开元九年九月的洛阳,夜色渐深。退思苑在皇城西侧,原是前朝一位亲王的别苑,苑中多植松柏,秋日里尤显幽静。致仕的尚书左仆射杜预便住在这里。

杜预今年七十有三,致仕已五年。他是三朝老臣,武帝时便入仕,历经明帝、今上,官至尚书左仆射,总领吏部、户部多年,以“明达政事、精于算计”着称。致仕后谢绝了一切虚衔,只留了个“光禄大夫”的荣衔,深居简出,除了偶尔进宫给太子讲经,平日里便在退思苑读书养性。

亥时初,苑门外传来轻轻的叩门声。老管家提着灯笼开门,见门外站着三人:为首的是个四十余岁的中年人,身着玄色常服,外罩一件深青斗篷,面容在灯笼光下看不真切;身后跟着两人,像是随从,但举止沉稳,绝非寻常仆役。

“我家主人特来拜访杜公。”中年人开口,声音温和。

管家正要询问名帖,苑内传来杜预的声音:“是故人来了,请进吧。”

杜预已站在正堂阶前。他虽年过七旬,腰背却挺得笔直,须发皆白但双目有神,手中拄着一根紫竹杖,看着来人步入苑中。

灯笼光渐近,杜预看清了来人的面容。他微微一怔,随即欲躬身行礼,却被来人上前扶住:“杜公不必多礼,今夜我只是个访客。”

来者正是皇帝司马柬。

杜预也不矫情,直起身,对管家道:“你去烹茶,用我珍藏的蒙顶茶。任何人来,都说老夫已歇息了。”又对司马柬身后两人道,“两位可在偏厅歇息。”

那两人看向司马柬,见皇帝微微颔首,方拱手退下。

正堂内,烛火通明。陈设简朴,唯有满架书卷和墙上几幅字画显出主人身份。两人对坐于窗下竹榻,中间隔着一张紫檀小几。

“陛下深夜来访,必有要事。”杜预开门见山。他与司马柬有师生之谊,年轻时曾教导过当时还是太子的司马柬治国理财之道,故虽致仕,说话仍直接。

司马柬解下斗篷,露出寻常的月白深衣:“无甚要事,只是想听听杜公说说朝政得失。近来总觉得……太顺了些。”

杜预眼中闪过一丝了然。他提起小火炉上已微沸的水,开始温壶、洗茶、冲泡。动作舒缓从容,茶香随着水汽氤氲开来。

“太顺了,便该警惕。”杜预将一盏茶推到司马柬面前,“老臣致仕五年,虽闭门不出,却也听闻了些事。开元以来,府库充盈,边关安宁,漕运畅通,教化广布——这些都是实绩,陛下之功。”

司马柬端起茶盏,却不饮:“杜公只说了好的。”

杜预笑了笑,皱纹在烛光下如古松之皮:“那老臣便说些不好的。陛下可愿听?”

“愿闻其详。”

“其一,盛世易生懈怠。”杜预缓缓道,“老臣听闻,如今州县官员,多有以‘守成’为能事者。不求有功,但求无过;不谋进取,只图安稳。赋税足额便称良吏,狱讼无冤便称能臣。此风若长,十年之后,朝中尽是庸碌之辈。”

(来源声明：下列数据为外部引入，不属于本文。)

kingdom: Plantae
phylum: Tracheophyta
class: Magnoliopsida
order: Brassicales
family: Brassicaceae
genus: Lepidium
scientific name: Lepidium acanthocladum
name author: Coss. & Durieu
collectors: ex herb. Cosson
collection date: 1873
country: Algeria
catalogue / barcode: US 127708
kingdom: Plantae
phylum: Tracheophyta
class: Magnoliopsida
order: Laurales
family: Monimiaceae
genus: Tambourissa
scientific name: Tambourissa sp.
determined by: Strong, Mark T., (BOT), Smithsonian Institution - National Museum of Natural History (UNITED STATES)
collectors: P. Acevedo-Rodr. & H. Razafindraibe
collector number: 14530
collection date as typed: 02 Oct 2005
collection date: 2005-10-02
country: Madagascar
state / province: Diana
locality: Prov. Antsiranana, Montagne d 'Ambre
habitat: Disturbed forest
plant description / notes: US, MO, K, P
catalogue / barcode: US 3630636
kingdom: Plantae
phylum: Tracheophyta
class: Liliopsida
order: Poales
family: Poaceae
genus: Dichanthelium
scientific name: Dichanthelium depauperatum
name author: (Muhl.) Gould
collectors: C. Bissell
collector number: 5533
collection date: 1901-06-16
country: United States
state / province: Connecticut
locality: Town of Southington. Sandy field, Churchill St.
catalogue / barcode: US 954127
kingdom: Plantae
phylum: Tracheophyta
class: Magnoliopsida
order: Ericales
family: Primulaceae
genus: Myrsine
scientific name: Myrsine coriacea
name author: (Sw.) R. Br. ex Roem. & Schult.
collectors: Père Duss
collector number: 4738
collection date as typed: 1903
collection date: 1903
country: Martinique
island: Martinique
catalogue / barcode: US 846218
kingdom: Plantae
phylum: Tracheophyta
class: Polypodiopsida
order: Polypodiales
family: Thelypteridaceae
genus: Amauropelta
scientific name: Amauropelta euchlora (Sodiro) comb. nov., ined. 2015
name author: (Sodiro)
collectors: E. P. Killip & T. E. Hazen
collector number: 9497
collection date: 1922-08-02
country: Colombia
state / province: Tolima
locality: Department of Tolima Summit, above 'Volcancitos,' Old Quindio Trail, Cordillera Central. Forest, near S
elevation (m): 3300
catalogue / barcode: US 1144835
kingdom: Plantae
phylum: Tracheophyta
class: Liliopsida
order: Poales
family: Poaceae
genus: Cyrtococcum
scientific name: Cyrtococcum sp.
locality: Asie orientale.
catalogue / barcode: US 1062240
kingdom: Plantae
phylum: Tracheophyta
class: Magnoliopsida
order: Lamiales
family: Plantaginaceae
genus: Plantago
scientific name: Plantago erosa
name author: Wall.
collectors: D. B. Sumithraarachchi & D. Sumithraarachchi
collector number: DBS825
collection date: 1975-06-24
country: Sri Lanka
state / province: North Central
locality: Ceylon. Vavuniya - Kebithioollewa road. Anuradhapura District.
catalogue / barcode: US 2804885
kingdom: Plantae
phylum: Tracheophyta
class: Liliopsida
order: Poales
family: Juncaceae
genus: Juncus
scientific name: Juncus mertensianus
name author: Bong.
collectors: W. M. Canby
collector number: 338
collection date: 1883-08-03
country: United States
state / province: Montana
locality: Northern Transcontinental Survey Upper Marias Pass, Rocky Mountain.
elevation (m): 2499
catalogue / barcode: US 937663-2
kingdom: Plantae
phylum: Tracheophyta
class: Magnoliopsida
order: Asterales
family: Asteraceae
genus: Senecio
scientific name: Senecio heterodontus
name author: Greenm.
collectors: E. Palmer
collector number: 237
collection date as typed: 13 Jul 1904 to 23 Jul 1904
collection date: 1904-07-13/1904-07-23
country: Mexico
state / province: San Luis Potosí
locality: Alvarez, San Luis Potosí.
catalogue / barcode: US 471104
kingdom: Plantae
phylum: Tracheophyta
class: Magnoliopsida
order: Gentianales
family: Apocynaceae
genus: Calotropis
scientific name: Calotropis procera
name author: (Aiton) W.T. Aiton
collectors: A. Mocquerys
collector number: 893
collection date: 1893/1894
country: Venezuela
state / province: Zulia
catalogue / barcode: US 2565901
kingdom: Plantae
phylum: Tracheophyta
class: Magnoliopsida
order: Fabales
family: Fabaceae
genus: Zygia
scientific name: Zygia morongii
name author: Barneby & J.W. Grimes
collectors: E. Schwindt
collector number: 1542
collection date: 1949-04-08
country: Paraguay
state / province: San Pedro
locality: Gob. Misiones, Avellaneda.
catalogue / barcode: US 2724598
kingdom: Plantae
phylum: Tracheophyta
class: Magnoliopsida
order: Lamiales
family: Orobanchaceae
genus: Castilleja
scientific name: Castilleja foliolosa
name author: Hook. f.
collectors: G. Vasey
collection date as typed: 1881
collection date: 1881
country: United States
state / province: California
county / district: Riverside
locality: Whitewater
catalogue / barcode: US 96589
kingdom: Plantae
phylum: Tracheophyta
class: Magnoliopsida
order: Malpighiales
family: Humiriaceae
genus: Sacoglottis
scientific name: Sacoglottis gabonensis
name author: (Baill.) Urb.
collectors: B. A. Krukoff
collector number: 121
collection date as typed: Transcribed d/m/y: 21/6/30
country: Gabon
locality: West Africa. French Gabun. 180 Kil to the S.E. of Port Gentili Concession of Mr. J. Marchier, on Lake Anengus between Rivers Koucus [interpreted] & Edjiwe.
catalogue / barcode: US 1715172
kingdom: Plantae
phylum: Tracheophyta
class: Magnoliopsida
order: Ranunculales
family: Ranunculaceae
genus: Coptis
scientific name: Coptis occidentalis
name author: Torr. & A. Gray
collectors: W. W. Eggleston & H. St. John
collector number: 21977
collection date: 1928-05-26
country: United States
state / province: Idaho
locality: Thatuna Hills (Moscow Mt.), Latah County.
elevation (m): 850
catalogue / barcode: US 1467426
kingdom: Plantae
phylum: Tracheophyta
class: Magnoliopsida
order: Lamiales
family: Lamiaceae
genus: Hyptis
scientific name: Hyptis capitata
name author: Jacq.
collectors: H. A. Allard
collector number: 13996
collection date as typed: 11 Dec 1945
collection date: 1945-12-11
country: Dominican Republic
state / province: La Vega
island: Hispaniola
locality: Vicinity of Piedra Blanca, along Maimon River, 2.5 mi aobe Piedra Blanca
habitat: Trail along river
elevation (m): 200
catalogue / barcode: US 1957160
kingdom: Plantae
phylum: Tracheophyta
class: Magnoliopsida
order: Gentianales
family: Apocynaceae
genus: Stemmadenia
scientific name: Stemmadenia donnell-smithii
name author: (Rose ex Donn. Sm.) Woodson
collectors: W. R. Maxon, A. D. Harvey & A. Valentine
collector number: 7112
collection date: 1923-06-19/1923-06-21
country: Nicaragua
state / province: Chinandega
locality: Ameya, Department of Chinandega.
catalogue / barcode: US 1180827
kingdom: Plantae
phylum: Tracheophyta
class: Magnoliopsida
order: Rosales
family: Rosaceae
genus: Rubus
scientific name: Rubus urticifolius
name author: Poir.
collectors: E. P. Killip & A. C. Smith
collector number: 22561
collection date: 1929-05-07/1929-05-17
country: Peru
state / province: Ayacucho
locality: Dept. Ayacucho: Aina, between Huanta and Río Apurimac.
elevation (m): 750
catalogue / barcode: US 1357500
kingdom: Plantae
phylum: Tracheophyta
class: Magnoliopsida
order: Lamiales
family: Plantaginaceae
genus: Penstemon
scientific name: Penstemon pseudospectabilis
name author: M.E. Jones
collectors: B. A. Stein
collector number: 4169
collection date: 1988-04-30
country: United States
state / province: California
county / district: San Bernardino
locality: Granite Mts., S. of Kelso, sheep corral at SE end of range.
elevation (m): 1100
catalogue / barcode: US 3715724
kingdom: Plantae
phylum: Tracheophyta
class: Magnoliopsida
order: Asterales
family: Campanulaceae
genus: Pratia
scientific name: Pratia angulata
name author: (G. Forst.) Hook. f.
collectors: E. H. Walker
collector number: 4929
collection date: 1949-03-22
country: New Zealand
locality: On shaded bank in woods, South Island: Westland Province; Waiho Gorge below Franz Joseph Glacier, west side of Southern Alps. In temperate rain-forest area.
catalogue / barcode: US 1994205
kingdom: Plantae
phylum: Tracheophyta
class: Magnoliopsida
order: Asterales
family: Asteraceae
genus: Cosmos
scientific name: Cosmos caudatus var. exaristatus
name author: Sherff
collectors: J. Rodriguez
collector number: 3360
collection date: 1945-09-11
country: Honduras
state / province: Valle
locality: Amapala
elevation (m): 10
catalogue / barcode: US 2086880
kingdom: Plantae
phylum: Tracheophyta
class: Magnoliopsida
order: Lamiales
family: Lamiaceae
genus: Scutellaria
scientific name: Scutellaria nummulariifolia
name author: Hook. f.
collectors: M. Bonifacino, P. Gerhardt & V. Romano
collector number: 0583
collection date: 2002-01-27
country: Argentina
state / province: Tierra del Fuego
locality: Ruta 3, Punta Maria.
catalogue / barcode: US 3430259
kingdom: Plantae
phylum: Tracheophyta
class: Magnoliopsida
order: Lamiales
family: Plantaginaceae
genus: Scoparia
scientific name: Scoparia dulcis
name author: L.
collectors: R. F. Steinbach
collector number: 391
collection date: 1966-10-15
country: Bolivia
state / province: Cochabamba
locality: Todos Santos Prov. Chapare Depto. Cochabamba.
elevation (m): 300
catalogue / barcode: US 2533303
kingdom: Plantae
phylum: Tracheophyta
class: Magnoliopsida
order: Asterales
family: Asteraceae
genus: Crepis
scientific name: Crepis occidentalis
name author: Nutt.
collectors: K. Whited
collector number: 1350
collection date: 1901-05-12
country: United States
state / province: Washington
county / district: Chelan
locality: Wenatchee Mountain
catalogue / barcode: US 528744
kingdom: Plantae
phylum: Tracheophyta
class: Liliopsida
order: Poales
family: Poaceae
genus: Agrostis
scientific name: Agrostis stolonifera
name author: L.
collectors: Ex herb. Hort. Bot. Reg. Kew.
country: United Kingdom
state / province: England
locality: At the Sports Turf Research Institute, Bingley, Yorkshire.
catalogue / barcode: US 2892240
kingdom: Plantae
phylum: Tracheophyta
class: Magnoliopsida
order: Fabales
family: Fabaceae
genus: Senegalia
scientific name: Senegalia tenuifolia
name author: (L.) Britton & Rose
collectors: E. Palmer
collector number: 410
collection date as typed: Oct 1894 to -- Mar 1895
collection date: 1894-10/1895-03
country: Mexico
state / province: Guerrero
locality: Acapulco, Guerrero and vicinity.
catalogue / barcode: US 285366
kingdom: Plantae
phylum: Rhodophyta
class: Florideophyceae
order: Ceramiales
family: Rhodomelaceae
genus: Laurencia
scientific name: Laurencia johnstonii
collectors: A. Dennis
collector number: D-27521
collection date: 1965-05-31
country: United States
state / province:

司马柬点头:“朕亦有此感。上月延英殿召见新任刺史,竟有不知辖内粮价、孤老安置者。”

“其二,奢靡潜滋。”杜预续道,“洛阳城中,宴饮之风日盛。一席耗费数十贯,视为平常;宅邸竞相奢华,逾制者众。官员如此,商贾效之,民间渐染。老臣前日偶闻,有盐商嫁女,妆奁值钱万贯,送嫁队伍阻塞街巷半日。”

“此事朕已知。”司马柬神色凝重,“御史台已报。”

“其三,”杜预顿了顿,看向皇帝,“陛下勤政,事必躬亲,此乃美德。然过于劳神,非长久之计。朝中诸事,陛下皆要过问,臣子渐成传声筒,不敢自专。短期可见效率,长久恐损臣工担当之志。”

这话说得直白,甚至有些刺耳。但司马柬听罢,反而舒展了眉头:“杜公敢言,朕心甚慰。这三弊,当如何解?”

杜预饮了口茶,方道:“治懈怠,需改考课之法。不单看赋税、狱讼,更需察其开拓、教化、惠民之实绩。且当重‘非常之功’——凡有创新利民之举者,虽小亦奖;因循守旧者,虽稳亦惩。”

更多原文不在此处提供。